Judge Robert McGahey of Denver submitted the following guest post:
I've subscribed to The New Yorker for years and read it cover-to-cover when I get it. The articles that are directly about the law and the legal process are frequently insightful and thought-provoking, especially those by Jeffrey Toobin. But every now and then there's an article that's not directly related to the law that has application to advocacy or advocacy teaching. I'd like to call your attention to two such recent articles.
In the March 9, 2015 issue there's an article titled "Frame of Reference", written by the inimitable John McPhee, one of my favorite authors. McPhee writes on a myriad of subjects and his economical but stylish writing is always a treat. This article discuss the fact that different people understand – or don't understand -- what someone is talking or writing about depending on the listener's or reader's frame of reference.
Anyone who knows me knows I love to make pop cultural references (and frequently really obscure ones) when I speak or teach. Even so, I have long taught my students to avoid such references in court, since everybody doesn't understand those references in the same way and may not understand them at all. This was brought home forcefully to me several years ago, when discussing Judgment at Nuremberg with a seminar group. I referred to the characters played by Spencer Tracy and Burt Lancaster, and was met with many blank stares. I then realized, to my horror, that most of these young Philistines didn't know who I was talking about. McPhee actually calls out folks like me when he writes: "Don't assume that everyone on earth has seen every movie that you have seen. In the archives of ersatz references, that is among the fattest folders."
The advocacy teaching takeaway here is to remind our students to consider the frame of reference of the juries and judges they speak to and the witnesses they question. Students should focus on references, analogies and comparisons that are truly universal and they should avoid ones that aren't. Such references, analogies and comparisons can make our case story livelier, easier to understand and more accessible, but using incomprehensible or confusing ones can create confusion or hostility that leads to failure.
The second article is one by Malcolm Gladwell titled "The Engineer's Lament," in the May 4, 2015 issue. Gladwell is the best-selling author of books like What the Dog Saw, Outliers, and The Tipping Point, and is a frequent contributor to The New Yorker. I know that everyone isn't a Gladwell fan, although I always enjoy his stuff, even if I don't always agree with him. This article is an exploration of how people trained as engineers tend to think about and approach problems in a different way than folks not so trained. He quotes this unattributed saying:
"A pessimist sees the glass as half empty. The optimist sees the glass as half full. The engineer sees the glass as twice the size it needs to be." Gladwell's article first got me thinking about how we do this as lawyers. There's all that hullabaloo about teaching 1L's to "think like lawyers"; remember Professor Kingsfield's remark: "You come in here with a skull full of mush; you leave thinking like a lawyer."[1] It's why we encourage our students to avoid jargon, legalese and too many words of art when operating in a courtroom.
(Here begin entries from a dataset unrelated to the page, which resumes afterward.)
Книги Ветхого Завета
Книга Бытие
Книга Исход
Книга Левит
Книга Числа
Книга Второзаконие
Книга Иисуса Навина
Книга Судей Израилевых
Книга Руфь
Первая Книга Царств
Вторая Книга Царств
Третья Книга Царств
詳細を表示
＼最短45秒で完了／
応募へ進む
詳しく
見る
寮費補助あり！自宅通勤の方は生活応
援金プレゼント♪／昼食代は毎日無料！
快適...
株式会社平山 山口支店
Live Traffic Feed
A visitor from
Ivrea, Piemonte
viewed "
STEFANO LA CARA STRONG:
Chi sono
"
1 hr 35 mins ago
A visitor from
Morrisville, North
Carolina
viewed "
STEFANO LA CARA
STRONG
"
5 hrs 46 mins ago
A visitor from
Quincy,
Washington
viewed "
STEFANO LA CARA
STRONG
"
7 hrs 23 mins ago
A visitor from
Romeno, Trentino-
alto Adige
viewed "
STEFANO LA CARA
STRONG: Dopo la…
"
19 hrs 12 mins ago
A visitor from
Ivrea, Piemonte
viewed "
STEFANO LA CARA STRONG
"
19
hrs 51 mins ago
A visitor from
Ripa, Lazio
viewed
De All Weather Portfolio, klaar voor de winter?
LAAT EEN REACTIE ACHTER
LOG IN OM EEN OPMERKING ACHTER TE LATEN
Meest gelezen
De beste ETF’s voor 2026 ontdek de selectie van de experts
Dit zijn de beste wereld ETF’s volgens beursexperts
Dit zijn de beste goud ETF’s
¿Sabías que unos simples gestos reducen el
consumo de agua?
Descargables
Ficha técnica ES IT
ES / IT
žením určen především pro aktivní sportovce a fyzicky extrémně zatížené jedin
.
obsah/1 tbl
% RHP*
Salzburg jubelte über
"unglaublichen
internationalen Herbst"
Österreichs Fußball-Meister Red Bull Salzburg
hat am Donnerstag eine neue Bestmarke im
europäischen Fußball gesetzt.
After all, most juries aren't made up of lawyers.
But Gladwell's article struck another chord for me, this one with how we present expert witnesses in courtrooms. The article's more specific focus is how automotive engineers look at product defects and how that differs from the rest of us: "To the engineer, a car sits somewhere on the gradient of acceptability. To the public, a car's status is binary: it is either broken or working, flawed or functional."
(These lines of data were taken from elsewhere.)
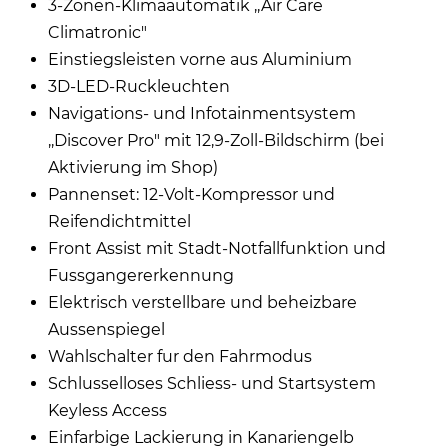
3-Zonen-Klimaautomatik ,,Air Care
Climatronic"
Einstiegsleisten vorne aus Aluminium
3D-LED-Ruckleuchten
Navigations- und Infotainmentsystem
,,Discover Pro" mit 12,9-Zoll-Bildschirm (bei
Aktivierung im Shop)
Pannenset: 12-Volt-Kompressor und
Reifendichtmittel
Front Assist mit Stadt-Notfallfunktion und
Fussgangererkennung
Elektrisch verstellbare und beheizbare
Aussenspiegel
Wahlschalter fur den Fahrmodus
Schlusselloses Schliess- und Startsystem
Keyless Access
Einfarbige Lackierung in Kanariengelb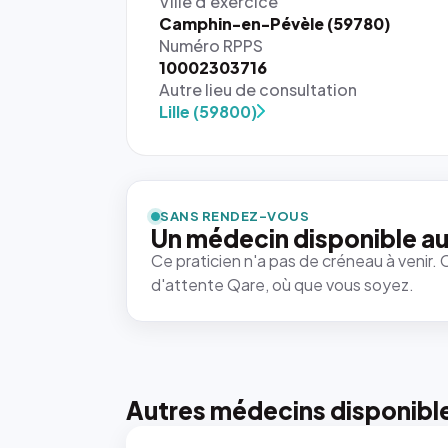
Ville d'exercice
Camphin-en-Pévèle (59780)
Numéro RPPS
10002303716
Autre lieu de consultation
Lille (59800)
{# 40×40
: la taille
rendue par
`.profile-
SANS RENDEZ-VOUS
picture`,
Un médecin disponible au
et un
Ce praticien n'a pas de créneau à venir. 
rapport 1:1
d'attente Qare, où que vous soyez.
qui reste
juste à
toutes les
tailles
puisque la
photo est
Autres médecins disponibl
recadrée
en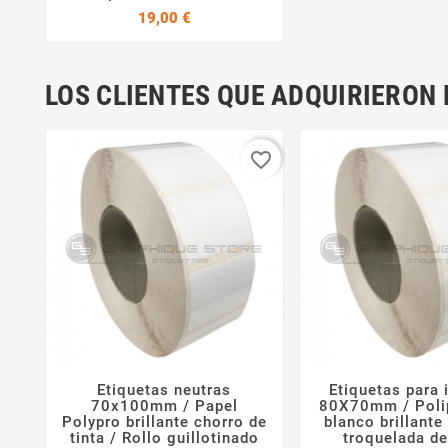


Precio
19,00 €
LOS CLIENTES QUE ADQUIRIERO
favorite_border
Etiquetas neutras
Etiquetas para 



70x100mm / Papel
80X70mm / Poli
Polypro brillante chorro de
blanco brillante
tinta / Rollo guillotinado
troquelada d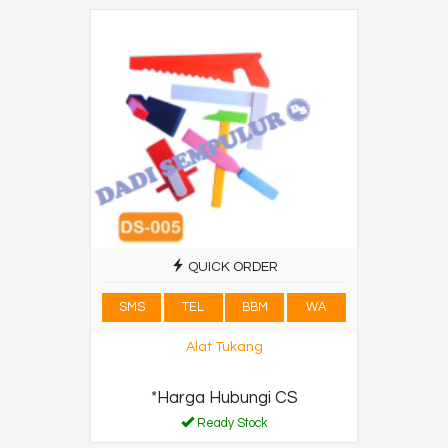
QUICK ORDER
SMS
TEL
BBM
WA
Alat Tukang
*Harga Hubungi CS
Ready Stock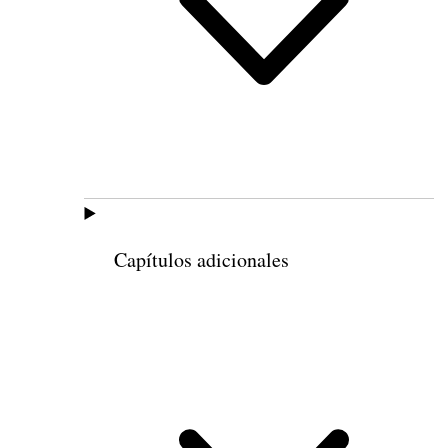
Capítulos adicionales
Think back on a time when you were having trouble getting expert testimony to resonate with a jury, or better, when you had an expert whose testimony had the jury nodding their heads in understanding. Wasn't the better expert a great teacher, someone who could make complicated matters understandable, frequently by the use of easily understood comparisons or analogies? (Ah! McPhee!) Wasn't the better expert someone who didn't talk like one, someone the jury could relate to, who's testimony the jury could accept as the correct explanation for an what seems at first blush to be an obscure or impenetrable subject? Shouldn't we teach our students how to work with experts to give that expert's testimony the best chance of being accepted and adopted by the jury -- in other words, how to make that expert's testimony persuasive?
I would urge you to read these two articles and see if you can adapt their ideas into to your teaching. And please share what "un-lawyerly" stuff you use to teach advocacy!
[1] John Houseman as Professor Charles W. Kingsfield, Jr., The Paper Chase, (20th Century Fox, 1973.) The inclusion of an ironic movie reference is absolutely deliberate.